■ SUPPLIED TEXT:
═══
StarCluster - Mailing List Archive

Re: Starcluster and elastic load balancing

From: Joseph <Kyeong>
Date: Mon, 11 Apr 2011 17:16:59 +0100

Justin,

Is this related to the ssh_keyscan problem which you mentioned in
another thread (regarding the node scalability)?

Anyhow, I will give it a try with the latest code as soon as I am
ready for another round of simulation.

Regards,
Joseph

On Wed, Apr 6, 2011 at 4:13 PM, Justin Riley <justin.t.riley_at_gmail.com> wrote:
> Hi Joseph,
>
> That's strange. This problem could be related to the fact that nodes
> were failing to be added to SGE which might have thrown the load
> balancer logic off... In any event would you mind testing the latest
> code with the load balancer and see if this happens again?
>
> Thanks!
>
> ~Justin
>
> On Tue, Mar 15, 2011 at 1:27 PM, Kyeong Soo (Joseph) Kim
> <kyeongsoo.kim_at_gmail.com> wrote:
>> Hi Rajat,
>>
>> This is to report one strange behaviour I just encountered during the
>> use of StarCluster with your loadbalancer (LB).
>> Below is the snippet of "/etc/hosts" file:
>>
>> .......
>> 10.76.91.4 ip-10-76-91-4.ec2.internal ip-10-76-91-4 node016
>> 10.112.209.34 ip-10-112-209-34.ec2.internal ip-10-112-209-34 node016
>> .....
>>
>> My cluster initially started with 10 nodes and I ran LB with maximum
>> node set to 20.
>>
>> It seems that, in the middle of adding new nodes to the cluster, the
>> LB added a new node with a duplicate host name (i.e. node016) for
>> unknown reasons; I could see the 2nd "node016" instance through the
>> AWS mgmt. console, but found that it was not used by the SGE.
═══
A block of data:
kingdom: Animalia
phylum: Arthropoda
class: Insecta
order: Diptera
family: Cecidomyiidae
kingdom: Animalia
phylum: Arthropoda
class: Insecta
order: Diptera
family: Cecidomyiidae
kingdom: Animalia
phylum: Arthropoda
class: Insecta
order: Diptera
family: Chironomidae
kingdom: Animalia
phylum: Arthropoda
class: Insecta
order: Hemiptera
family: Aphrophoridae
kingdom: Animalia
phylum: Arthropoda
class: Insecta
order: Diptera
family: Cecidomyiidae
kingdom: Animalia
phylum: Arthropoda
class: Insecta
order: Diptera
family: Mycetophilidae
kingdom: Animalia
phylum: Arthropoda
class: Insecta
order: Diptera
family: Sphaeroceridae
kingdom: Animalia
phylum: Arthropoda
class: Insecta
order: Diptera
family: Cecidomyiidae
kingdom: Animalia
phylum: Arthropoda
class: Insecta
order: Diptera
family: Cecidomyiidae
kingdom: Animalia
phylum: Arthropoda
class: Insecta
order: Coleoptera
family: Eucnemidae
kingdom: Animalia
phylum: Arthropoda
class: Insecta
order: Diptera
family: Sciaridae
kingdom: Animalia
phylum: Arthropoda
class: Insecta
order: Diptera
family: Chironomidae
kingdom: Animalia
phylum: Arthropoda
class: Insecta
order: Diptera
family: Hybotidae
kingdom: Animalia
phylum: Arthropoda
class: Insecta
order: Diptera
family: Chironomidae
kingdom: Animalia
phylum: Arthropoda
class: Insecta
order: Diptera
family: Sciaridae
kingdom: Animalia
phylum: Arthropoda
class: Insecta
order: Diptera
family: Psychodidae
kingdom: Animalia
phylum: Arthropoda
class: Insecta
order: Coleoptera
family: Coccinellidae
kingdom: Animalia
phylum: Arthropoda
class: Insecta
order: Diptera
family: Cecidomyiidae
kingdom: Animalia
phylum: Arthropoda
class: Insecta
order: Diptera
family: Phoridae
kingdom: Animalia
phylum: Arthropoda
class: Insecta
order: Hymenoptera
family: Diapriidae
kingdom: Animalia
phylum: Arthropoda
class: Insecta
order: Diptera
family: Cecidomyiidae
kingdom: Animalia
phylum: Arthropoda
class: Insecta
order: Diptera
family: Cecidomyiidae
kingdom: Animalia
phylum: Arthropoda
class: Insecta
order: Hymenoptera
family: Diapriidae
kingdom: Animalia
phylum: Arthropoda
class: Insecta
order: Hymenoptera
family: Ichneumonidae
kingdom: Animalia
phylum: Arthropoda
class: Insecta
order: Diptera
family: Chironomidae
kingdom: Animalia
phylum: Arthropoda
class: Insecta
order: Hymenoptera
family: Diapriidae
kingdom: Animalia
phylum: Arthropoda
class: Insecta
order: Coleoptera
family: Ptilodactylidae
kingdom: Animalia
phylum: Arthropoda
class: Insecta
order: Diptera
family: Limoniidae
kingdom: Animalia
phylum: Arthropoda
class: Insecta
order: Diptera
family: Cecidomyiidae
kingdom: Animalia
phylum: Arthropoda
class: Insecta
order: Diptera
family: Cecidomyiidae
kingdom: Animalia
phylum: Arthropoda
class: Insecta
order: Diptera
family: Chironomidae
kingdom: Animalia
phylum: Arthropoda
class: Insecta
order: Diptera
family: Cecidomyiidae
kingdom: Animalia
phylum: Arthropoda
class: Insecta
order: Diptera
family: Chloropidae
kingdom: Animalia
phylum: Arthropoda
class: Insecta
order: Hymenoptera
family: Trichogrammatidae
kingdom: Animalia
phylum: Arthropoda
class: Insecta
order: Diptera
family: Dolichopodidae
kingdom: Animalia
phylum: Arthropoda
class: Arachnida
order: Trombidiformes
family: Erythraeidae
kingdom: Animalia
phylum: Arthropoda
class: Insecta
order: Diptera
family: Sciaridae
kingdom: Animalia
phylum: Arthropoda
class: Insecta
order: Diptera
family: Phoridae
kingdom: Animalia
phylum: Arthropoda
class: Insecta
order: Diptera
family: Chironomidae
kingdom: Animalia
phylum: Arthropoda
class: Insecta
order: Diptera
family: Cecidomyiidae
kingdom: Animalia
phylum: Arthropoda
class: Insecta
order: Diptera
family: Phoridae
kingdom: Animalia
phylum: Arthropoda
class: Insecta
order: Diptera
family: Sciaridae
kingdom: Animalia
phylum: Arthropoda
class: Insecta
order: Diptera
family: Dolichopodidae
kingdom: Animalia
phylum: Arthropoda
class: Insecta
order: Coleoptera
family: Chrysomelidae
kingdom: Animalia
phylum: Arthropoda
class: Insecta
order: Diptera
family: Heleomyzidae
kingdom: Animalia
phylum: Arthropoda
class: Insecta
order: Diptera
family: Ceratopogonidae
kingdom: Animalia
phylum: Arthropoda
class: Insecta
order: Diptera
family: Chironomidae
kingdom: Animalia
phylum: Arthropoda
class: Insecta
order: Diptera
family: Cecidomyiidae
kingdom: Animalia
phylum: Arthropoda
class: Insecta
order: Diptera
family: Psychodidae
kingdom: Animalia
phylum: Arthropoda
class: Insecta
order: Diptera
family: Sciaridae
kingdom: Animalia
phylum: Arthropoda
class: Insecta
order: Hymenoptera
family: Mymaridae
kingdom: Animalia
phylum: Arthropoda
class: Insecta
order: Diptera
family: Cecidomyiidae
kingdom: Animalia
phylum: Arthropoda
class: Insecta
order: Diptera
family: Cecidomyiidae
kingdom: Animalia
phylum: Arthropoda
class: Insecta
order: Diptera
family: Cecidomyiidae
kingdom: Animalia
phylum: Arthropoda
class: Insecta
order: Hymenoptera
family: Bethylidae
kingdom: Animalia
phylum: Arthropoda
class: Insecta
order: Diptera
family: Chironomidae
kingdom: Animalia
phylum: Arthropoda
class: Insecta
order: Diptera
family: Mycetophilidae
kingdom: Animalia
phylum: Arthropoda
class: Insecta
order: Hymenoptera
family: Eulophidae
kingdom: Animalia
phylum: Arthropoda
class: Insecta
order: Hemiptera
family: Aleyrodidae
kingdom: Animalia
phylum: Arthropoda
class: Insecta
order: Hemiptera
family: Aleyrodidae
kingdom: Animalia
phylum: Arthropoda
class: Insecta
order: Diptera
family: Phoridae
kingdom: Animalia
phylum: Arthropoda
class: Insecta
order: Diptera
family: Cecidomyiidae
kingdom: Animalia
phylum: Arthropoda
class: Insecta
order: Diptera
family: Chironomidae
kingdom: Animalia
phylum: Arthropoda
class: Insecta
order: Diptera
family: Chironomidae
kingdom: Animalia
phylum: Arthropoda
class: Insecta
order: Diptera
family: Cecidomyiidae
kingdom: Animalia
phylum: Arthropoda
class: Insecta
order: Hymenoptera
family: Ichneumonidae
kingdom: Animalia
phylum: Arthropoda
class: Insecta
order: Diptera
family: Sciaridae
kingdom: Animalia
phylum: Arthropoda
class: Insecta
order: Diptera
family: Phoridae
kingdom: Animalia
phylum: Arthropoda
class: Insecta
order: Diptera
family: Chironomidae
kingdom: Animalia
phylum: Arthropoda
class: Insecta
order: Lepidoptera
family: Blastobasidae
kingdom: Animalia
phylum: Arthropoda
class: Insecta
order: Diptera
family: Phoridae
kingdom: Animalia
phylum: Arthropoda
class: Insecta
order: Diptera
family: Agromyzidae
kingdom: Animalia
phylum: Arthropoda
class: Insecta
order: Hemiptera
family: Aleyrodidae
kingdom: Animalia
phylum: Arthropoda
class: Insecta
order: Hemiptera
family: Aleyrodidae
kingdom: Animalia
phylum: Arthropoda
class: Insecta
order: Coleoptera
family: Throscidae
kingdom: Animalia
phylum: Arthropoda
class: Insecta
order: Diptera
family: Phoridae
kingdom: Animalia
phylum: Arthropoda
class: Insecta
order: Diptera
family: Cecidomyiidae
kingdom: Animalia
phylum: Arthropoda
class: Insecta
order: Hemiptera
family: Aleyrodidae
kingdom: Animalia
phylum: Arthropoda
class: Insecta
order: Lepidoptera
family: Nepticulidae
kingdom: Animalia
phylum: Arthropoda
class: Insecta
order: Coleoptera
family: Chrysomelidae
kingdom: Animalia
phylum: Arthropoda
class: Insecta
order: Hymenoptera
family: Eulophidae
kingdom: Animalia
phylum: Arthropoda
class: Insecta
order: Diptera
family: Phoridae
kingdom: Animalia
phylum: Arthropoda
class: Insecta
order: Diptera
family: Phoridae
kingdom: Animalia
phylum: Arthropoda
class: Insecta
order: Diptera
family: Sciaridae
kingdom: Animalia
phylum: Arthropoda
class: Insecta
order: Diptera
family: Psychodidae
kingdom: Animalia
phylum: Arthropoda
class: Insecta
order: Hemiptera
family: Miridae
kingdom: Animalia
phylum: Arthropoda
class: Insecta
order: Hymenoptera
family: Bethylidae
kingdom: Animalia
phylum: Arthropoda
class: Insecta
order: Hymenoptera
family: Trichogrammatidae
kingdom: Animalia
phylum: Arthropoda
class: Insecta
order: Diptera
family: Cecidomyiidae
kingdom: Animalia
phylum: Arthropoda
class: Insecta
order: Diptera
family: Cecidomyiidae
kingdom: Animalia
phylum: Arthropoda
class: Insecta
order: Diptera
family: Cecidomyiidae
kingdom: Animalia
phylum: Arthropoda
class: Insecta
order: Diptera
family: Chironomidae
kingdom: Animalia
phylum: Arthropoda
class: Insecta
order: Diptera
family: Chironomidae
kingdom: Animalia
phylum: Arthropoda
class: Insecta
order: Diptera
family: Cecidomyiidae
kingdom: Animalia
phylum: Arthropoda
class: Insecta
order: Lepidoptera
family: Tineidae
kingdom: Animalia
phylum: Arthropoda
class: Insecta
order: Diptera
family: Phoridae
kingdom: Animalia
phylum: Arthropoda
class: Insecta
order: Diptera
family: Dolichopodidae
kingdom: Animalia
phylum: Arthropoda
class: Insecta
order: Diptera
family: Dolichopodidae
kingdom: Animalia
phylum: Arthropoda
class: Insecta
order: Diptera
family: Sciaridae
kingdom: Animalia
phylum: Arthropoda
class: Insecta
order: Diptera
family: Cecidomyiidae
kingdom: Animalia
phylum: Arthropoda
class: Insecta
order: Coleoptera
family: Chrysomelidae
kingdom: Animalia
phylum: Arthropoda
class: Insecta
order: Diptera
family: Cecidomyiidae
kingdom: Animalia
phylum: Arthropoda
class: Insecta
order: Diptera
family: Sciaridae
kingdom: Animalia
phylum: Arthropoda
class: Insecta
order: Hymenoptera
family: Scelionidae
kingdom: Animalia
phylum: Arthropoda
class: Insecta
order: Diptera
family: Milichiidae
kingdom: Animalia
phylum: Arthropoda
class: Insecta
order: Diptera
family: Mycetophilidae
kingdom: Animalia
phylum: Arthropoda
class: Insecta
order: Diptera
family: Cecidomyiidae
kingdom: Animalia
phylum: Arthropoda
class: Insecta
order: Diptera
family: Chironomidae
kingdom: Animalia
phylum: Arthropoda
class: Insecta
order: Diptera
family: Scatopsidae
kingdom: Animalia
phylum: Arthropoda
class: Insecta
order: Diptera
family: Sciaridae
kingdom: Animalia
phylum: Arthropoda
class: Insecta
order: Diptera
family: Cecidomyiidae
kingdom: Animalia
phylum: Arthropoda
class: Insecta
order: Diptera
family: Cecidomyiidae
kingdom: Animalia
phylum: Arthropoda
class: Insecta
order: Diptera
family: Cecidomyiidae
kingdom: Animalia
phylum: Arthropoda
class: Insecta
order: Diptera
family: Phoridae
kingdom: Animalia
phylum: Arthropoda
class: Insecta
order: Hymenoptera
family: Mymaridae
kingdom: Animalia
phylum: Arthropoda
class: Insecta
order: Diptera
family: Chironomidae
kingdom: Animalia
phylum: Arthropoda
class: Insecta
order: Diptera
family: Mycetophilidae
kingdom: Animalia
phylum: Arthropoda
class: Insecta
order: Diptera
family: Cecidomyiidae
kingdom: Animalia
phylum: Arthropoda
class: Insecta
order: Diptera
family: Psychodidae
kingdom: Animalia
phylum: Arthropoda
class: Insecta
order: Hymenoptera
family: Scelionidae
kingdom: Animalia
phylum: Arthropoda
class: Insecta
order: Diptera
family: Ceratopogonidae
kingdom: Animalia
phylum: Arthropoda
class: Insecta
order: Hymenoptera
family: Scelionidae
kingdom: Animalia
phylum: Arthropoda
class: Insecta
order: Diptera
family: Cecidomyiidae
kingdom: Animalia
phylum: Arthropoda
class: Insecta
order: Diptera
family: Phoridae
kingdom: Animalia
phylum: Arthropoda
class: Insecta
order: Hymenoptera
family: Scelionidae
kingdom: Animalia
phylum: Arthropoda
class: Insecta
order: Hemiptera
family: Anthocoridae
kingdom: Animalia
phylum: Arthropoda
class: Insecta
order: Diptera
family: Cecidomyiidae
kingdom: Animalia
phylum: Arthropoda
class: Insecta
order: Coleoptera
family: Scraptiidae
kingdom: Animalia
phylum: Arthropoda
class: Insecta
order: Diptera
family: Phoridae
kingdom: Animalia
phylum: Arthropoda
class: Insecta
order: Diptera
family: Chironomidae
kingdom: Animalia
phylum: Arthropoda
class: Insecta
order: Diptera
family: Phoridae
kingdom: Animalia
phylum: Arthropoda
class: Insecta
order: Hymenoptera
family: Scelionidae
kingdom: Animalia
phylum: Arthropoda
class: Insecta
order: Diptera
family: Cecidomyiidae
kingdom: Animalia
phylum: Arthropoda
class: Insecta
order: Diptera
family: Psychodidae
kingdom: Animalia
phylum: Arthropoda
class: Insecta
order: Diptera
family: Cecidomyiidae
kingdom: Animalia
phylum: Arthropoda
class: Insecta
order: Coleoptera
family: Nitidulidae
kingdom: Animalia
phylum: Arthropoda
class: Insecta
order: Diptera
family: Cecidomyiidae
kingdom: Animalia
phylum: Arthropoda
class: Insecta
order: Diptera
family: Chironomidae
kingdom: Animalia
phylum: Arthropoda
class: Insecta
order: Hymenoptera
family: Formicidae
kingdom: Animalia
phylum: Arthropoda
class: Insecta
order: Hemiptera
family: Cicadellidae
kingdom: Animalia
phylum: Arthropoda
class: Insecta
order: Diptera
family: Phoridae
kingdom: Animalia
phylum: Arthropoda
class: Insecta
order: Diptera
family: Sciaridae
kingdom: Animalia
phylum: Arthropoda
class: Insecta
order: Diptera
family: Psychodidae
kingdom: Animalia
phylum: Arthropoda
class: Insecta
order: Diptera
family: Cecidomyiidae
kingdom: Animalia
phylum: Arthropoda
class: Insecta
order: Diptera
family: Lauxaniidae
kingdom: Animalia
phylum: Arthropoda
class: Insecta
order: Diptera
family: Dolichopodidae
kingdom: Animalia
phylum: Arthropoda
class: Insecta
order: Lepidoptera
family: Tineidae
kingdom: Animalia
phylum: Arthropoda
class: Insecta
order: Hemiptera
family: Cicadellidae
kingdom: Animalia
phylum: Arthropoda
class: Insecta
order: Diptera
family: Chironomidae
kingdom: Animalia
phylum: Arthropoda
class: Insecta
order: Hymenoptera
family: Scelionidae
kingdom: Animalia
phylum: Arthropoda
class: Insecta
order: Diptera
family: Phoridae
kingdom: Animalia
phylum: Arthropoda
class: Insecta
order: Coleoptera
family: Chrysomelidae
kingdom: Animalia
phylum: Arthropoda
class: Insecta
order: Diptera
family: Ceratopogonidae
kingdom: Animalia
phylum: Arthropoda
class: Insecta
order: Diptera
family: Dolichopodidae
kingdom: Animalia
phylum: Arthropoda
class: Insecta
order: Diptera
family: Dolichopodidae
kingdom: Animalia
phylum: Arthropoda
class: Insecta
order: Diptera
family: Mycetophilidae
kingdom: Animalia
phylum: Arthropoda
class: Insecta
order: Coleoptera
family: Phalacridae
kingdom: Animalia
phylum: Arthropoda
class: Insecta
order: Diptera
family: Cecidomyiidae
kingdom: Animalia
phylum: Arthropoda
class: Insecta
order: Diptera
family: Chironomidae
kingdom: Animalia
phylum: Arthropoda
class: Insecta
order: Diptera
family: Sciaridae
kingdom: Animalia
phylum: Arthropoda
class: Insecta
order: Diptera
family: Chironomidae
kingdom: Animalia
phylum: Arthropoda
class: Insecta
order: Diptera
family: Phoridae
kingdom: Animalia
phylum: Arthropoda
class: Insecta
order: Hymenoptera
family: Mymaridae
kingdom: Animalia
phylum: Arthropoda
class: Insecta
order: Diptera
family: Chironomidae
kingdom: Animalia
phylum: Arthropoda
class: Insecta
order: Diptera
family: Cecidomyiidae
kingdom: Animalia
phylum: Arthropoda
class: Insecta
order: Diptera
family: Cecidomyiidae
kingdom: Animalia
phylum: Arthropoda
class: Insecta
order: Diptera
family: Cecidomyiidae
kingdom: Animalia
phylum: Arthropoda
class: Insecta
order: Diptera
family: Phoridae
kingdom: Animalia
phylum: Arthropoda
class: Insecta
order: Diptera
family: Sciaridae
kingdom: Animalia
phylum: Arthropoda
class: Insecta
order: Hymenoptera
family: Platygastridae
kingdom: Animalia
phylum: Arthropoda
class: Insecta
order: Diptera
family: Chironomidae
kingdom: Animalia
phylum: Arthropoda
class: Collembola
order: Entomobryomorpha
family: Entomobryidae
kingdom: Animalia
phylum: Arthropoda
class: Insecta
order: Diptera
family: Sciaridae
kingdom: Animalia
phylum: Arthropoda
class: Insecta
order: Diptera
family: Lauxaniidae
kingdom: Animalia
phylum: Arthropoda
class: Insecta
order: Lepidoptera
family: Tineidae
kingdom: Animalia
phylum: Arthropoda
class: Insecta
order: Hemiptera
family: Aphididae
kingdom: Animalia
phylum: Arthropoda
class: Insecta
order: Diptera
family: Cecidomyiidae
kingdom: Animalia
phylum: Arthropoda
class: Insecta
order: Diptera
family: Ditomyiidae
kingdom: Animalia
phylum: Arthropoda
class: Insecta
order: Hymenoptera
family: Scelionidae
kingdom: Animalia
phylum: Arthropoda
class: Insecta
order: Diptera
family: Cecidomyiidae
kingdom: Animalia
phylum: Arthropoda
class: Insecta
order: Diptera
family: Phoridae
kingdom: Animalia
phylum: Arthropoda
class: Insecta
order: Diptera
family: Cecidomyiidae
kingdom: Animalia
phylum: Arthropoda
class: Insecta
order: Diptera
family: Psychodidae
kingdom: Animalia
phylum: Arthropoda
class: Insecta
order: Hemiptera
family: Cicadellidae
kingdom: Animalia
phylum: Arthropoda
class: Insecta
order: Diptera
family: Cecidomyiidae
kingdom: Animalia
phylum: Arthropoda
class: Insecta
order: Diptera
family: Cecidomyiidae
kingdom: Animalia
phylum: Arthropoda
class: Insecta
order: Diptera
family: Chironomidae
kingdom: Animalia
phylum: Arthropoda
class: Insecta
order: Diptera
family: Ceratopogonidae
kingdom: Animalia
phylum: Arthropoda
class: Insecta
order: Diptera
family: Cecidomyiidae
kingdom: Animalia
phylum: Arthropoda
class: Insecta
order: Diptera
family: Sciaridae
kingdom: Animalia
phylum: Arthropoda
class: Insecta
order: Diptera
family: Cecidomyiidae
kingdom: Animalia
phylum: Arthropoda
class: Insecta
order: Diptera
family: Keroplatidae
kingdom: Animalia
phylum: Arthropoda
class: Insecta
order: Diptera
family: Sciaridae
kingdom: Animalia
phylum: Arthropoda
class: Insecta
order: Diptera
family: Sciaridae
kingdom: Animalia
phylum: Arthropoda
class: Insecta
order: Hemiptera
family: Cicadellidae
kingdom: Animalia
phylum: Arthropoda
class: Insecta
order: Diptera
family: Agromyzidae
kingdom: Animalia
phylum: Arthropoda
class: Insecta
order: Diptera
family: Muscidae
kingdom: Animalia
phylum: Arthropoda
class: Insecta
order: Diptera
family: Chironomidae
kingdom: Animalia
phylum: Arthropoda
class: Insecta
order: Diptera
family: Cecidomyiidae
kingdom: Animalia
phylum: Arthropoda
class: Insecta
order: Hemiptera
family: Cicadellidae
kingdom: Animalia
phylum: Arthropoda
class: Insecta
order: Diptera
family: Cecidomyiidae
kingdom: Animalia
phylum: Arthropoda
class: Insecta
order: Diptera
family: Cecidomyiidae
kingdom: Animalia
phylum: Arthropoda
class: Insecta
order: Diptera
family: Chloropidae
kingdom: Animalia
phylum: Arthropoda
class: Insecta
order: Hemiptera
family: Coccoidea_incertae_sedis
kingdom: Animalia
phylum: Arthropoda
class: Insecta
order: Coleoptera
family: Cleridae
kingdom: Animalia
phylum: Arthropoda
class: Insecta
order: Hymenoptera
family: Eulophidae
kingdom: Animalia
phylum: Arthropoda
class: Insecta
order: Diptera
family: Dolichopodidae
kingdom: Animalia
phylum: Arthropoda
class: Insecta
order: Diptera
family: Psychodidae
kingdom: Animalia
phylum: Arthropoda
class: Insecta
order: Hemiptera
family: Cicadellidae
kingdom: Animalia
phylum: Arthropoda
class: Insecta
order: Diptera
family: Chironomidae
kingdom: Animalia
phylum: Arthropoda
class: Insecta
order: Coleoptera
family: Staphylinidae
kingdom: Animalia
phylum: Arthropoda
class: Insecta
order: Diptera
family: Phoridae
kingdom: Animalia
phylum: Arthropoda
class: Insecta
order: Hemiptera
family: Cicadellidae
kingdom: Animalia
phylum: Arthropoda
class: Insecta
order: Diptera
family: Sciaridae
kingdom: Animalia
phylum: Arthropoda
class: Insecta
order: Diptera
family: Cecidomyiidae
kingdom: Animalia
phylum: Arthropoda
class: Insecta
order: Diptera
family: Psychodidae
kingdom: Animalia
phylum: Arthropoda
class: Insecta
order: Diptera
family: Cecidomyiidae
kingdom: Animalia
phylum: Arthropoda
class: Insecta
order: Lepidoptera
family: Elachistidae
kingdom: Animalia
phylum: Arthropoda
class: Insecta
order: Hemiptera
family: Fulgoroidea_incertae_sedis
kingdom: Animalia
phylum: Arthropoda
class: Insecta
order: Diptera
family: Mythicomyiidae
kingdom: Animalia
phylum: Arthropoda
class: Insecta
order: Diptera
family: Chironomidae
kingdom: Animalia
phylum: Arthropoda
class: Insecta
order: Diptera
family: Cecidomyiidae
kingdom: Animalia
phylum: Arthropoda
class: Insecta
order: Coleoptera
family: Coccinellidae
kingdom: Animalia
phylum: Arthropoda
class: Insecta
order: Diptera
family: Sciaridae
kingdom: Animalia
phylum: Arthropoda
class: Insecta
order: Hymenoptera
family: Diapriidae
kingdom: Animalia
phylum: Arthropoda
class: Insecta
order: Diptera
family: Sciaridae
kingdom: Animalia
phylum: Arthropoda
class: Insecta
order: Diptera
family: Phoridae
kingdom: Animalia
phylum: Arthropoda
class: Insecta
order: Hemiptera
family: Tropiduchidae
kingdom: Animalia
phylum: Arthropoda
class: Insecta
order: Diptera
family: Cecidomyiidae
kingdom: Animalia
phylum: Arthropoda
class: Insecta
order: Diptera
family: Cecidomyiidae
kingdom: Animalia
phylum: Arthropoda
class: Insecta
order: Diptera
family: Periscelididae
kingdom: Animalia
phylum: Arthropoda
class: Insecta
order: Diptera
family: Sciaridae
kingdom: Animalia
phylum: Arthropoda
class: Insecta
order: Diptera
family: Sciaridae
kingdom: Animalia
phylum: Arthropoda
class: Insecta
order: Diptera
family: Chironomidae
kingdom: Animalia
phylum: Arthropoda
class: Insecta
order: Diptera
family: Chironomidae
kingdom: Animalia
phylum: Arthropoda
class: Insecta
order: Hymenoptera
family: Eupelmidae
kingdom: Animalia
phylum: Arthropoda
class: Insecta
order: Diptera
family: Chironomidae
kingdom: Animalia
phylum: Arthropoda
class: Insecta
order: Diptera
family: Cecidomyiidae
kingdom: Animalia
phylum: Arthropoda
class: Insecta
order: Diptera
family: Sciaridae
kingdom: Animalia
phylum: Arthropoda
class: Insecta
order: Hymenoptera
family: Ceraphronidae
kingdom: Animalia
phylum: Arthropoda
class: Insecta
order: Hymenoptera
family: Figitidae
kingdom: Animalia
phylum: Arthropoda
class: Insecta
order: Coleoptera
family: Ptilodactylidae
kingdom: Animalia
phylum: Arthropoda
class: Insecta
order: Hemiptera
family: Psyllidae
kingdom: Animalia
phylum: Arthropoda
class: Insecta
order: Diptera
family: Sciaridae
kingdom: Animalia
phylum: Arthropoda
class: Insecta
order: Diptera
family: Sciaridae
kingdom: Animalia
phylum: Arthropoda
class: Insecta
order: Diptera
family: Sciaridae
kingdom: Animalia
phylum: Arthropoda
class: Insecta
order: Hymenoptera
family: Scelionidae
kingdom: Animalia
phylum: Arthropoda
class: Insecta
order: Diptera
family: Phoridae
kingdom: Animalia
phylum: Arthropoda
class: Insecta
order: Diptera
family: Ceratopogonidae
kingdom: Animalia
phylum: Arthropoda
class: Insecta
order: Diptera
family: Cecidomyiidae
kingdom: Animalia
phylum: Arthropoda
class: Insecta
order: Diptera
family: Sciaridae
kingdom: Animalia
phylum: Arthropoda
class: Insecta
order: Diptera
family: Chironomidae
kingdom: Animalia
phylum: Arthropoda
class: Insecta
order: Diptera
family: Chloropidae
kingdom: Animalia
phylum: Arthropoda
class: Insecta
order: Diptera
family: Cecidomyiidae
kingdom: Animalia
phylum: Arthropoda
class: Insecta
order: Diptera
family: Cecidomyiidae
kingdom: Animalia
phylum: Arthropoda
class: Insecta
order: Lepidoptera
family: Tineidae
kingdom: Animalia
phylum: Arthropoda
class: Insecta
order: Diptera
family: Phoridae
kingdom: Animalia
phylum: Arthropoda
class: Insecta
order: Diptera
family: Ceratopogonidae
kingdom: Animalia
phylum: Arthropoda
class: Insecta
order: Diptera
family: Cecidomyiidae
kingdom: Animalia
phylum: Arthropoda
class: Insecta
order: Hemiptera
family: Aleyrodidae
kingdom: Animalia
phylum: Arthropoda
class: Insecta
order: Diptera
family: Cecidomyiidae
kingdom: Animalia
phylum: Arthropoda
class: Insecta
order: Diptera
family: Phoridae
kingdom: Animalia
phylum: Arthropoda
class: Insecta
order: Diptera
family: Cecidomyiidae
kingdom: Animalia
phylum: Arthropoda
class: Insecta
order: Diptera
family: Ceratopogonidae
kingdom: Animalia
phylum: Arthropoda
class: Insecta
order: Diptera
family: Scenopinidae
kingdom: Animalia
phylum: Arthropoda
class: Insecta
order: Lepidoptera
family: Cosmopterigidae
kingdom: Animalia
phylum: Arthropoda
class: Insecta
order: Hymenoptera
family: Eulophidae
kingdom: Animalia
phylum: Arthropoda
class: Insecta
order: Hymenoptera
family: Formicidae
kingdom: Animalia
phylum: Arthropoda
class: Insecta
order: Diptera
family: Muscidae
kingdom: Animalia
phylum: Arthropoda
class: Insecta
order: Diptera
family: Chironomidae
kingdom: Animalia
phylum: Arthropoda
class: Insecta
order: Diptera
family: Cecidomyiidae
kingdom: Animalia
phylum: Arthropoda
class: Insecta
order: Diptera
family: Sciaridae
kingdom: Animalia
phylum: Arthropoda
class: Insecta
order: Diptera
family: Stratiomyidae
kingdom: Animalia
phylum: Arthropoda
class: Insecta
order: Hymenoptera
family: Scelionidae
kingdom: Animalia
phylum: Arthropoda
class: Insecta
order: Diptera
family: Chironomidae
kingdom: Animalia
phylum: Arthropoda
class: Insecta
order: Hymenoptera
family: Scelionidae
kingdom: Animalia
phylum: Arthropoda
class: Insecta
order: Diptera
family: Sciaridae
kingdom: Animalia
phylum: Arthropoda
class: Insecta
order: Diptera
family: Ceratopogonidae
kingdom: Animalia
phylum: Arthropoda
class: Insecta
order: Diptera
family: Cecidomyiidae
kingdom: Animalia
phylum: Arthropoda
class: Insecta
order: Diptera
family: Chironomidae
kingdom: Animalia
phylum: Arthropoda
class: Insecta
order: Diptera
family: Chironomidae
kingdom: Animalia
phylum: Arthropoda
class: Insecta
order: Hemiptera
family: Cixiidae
═══
■ THE PROBLEM: From the StarCluster load balancer thread above, quote word for word the part that opens with the words "StarCluster - Mailing" and closes with "round of simulation.".

■ TASK SOLUTION:
StarCluster - Mailing List Archive

Re: Starcluster and elastic load balancing

From: Joseph <Kyeong>
Date: Mon, 11 Apr 2011 17:16:59 +0100

Justin,

Is this related to the ssh_keyscan problem which you mentioned in
another thread (regarding the node scalability)?

Anyhow, I will give it a try with the latest code as soon as I am
ready for another round of simulation.